Yalnız kalmak birçok kişinin sorunuydu. Hatta en çok yalnız adamların sorunuydu. Sabah uyandığında, annesinin ölümünü hatırlayan bir adam olmak daha da yalnız bir adam olmaya betimliyordu kişiyi. Mesela 3 kere elini yıkardı. Sabah ineceği merdiven sayısı toplam 217’di. Son basamağı atlardı. Çünkü bitişler asla çift sayı olmamalıydı. Annesi 7. Ayın tam 17’sinde ölmüştü. Evinin kapı numarası 7’idi.
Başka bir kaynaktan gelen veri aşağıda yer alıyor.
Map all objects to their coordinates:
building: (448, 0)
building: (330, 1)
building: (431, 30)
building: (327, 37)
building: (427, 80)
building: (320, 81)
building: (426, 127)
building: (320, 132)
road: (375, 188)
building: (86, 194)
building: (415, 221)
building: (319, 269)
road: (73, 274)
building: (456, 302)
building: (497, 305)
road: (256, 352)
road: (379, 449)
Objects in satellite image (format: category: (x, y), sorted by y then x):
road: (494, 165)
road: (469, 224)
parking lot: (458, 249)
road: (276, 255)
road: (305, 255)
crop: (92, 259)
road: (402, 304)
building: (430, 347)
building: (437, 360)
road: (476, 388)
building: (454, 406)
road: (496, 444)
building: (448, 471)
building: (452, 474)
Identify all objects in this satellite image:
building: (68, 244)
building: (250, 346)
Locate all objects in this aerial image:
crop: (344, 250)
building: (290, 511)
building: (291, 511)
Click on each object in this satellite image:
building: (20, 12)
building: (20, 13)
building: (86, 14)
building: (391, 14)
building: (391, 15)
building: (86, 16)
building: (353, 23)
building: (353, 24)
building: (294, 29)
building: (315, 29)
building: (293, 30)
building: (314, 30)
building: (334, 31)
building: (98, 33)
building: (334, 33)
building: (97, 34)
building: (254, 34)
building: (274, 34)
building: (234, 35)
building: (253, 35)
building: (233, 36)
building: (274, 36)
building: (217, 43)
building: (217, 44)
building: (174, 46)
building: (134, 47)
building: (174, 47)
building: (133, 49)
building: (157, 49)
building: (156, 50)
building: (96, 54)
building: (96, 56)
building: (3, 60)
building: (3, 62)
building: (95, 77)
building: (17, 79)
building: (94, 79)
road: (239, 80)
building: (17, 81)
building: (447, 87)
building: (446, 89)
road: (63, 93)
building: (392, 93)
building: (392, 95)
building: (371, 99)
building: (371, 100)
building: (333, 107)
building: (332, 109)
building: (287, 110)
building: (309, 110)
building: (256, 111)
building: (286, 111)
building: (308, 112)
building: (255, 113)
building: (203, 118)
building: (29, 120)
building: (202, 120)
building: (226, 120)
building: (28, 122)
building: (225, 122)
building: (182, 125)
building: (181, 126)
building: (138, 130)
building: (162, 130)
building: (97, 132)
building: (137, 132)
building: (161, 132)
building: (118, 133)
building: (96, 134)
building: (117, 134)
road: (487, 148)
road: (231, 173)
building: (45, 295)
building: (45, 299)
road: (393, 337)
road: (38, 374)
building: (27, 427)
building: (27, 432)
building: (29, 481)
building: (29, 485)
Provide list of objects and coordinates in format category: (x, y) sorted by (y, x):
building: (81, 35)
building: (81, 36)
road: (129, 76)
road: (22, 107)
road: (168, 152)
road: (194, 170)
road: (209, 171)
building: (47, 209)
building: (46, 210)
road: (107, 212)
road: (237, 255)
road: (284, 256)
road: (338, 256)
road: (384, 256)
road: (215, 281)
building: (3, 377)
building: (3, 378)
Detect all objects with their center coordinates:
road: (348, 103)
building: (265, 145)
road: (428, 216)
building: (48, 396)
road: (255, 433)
Gün içinde içtiği su sayısı 7 bardaktı. Sevdiği kadının ayak numarası 37’idi. Ne çok takıntısı vardı. Annesi her zaman “Bıktım takıntılarından. Şu takıntıların bir gün beni öldürecek. Defol!”derdi. Ama gün içinde annesine 7 kere sarılmazsa olmazdı. Sahi annesi 7. ayda ölmek zorunda mıydı? Kendisini suçlu hissediyordu. Yoksa annesi onun takıntıları yüzünden mi ölmüştü?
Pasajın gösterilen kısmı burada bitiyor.